I can’t say it’s that cheerful. Yet despite the disaster which is the UK government, the lurch to the right by so many countries including my own, there is something about long light evenings, about wild flower meadows, about blue skies and chilled white wine that mitigates the gloom. It’ll be a different story in December.
I have been enraged by Sheffield Hallam University’s announcement that it will suspend its English Literature degree course on the grounds that graduates do not swiftly move Ito high end high status highly paid posts within eighteen months of achieving their degrees. English Literature is apparently a low value degree. Oh yeah? Tell that one to the marines. Since when has education been valued by the salary one earns?
We are fast becoming a country where we know the cost of everything and the value of nothing; a country where only those with money can aspire to certain careers, certain disciplines of study. The rest of us are fodder. We must pursue paths dictated from above. We can wave flags, tug our forelocks, know our place. Culture, including literature, will be the preserve of the few. We have sunk very low, and we still haven’t reached the bottom.
The other day, doing some clearing out, I came across a copy of a Tribute to Ted Wragg. He was giant in the field of education, a champion of teachers. He understood that breadth of study rather than narrow focus is what we should aim for. This latest downgrading of an arts subject is a further step in the divide and rule politics so prevalent in education. And not just in education. When cuts are proposed it’s the arts that bear the brunt because apparently they are not necessary. This is arrant nonsense. At times of hardship the are are more important than ever. They sustain us, they allow our imaginations to roam free even while so much pf our lives is constrained.
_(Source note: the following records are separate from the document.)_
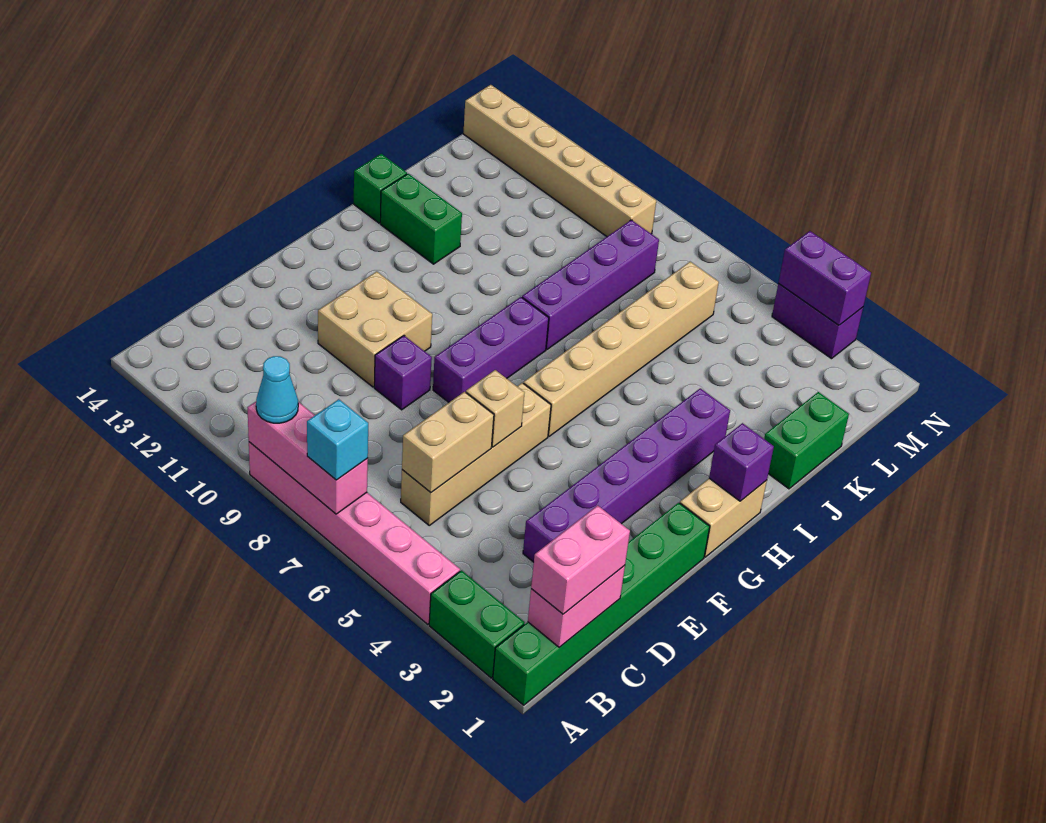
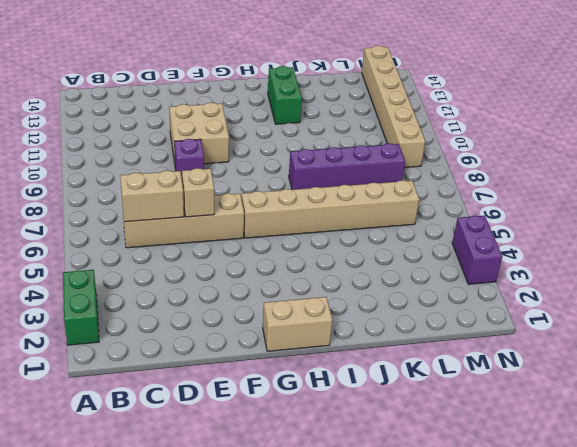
none -> green 1x6 brick [493,503,710,705]
none -> pink 1x6 brick [249,442,460,624]
none -> purple 1x6 brick [523,388,730,562]

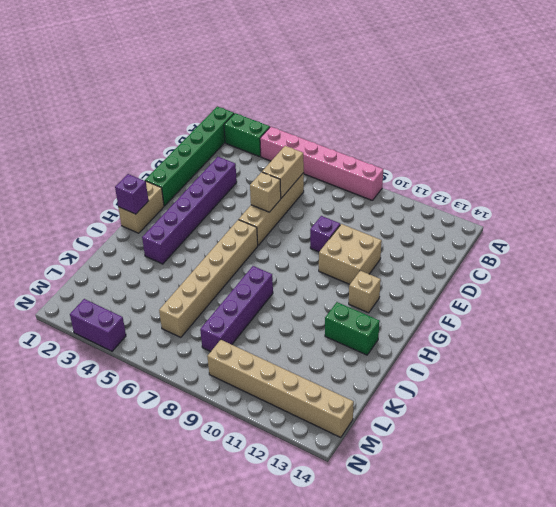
tan 1x1 brick [349,271,381,313] -> none
none -> purple 1x3 brick [433,297,549,402]
none -> green 1x1 brick [354,154,407,223]
none -> green 1x2 brick [764,392,849,489]

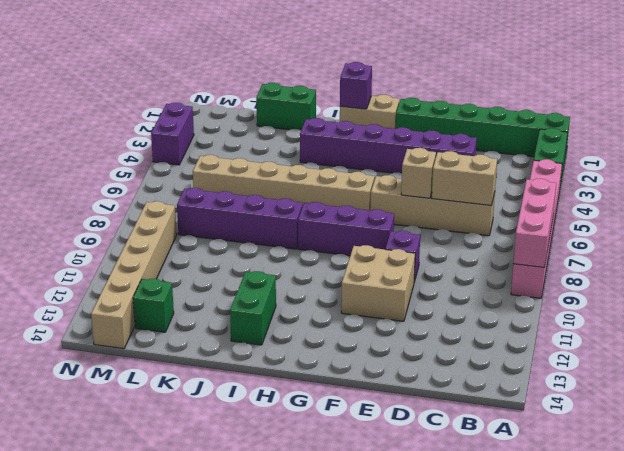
green 1x1 brick [133,279,174,332] -> green 1x1 brick moved to [354,154,407,223]
none -> pink 1x2 brick [528,565,625,647]
none -> purple 1x2 brick [778,231,871,325]
none -> cyan 1x1 brick [307,399,368,480]

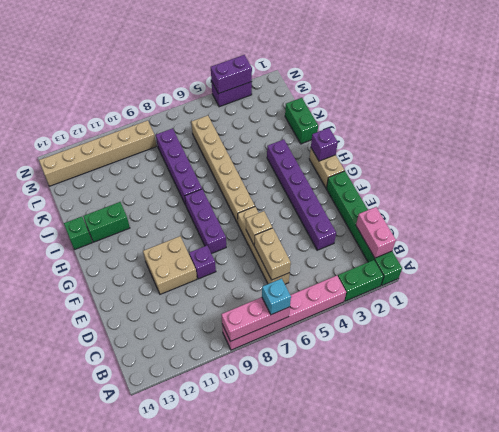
none -> cyan 1x1 cone [256,356,298,423]
none -> pink 1x2 brick [531,505,630,614]

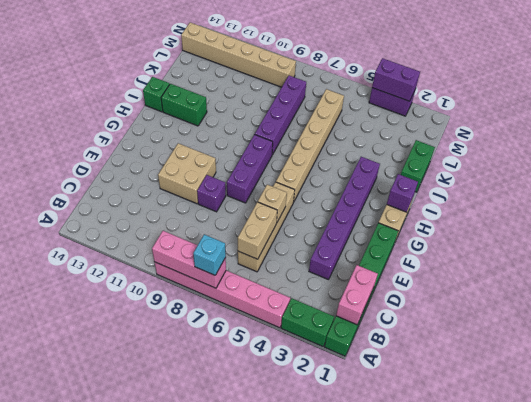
none -> cyan 1x1 cone [256,356,298,423]
none -> pink 1x2 brick [531,505,630,614]

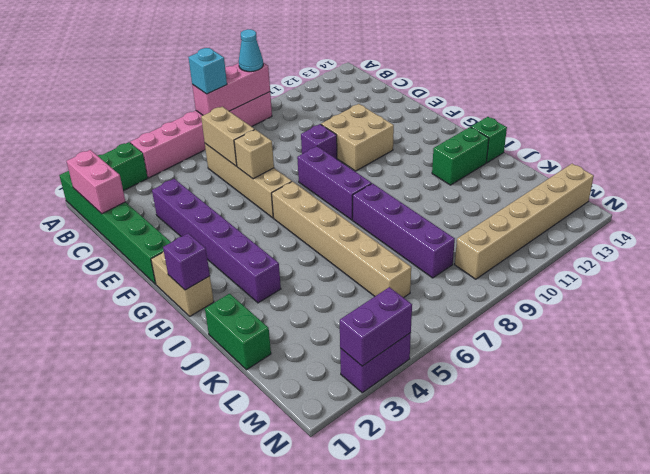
none -> pink 1x2 brick [531,505,630,614]

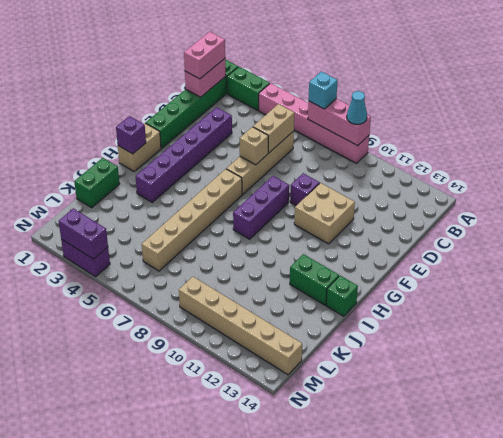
none -> purple 1x4 brick [522,220,659,350]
Shortly after Auntie Mary died, back in London, with Celia I enjoyed Illuminate, a free event. Hundreds, maybe thousands, of people were on the streets; people of all ages, all backgrounds, awestruck and entranced. Collectively and individually we benefited. When we read good literature, we gain something. A degree in literature is not simply about reading a pile of books, it encourages a world view, develops higher-order thinking skills. Literature encourages us to be sensitive to the whole spectrum of human experience and to consider this in our day-to-day lives when making decisions . Studying literature helps expand our vocabularies and develop writing skills.
When Mother struggled with dementia, listening to poetry brought her pleasure and peace. The rhythm of the words, the construction of a line held her. As children we start to explore the world through stories, learning to empathise as our imaginations are fed. Throughout history storytellers have played an important role in our societies. I have a friend who is a successful writer. She studied literature at university. She is respected, has won several literary prizes, been shortlisted for others. She is not rich. Like Chaucer, and many others she has found she has to do other things to pay the bills. No doubt Sheffield Hallam would consider this a waste of her years of study. She doesn’t. I don’t.
If more universities follow Sheffield Hallam’s example the loss to all of us will be incalculable.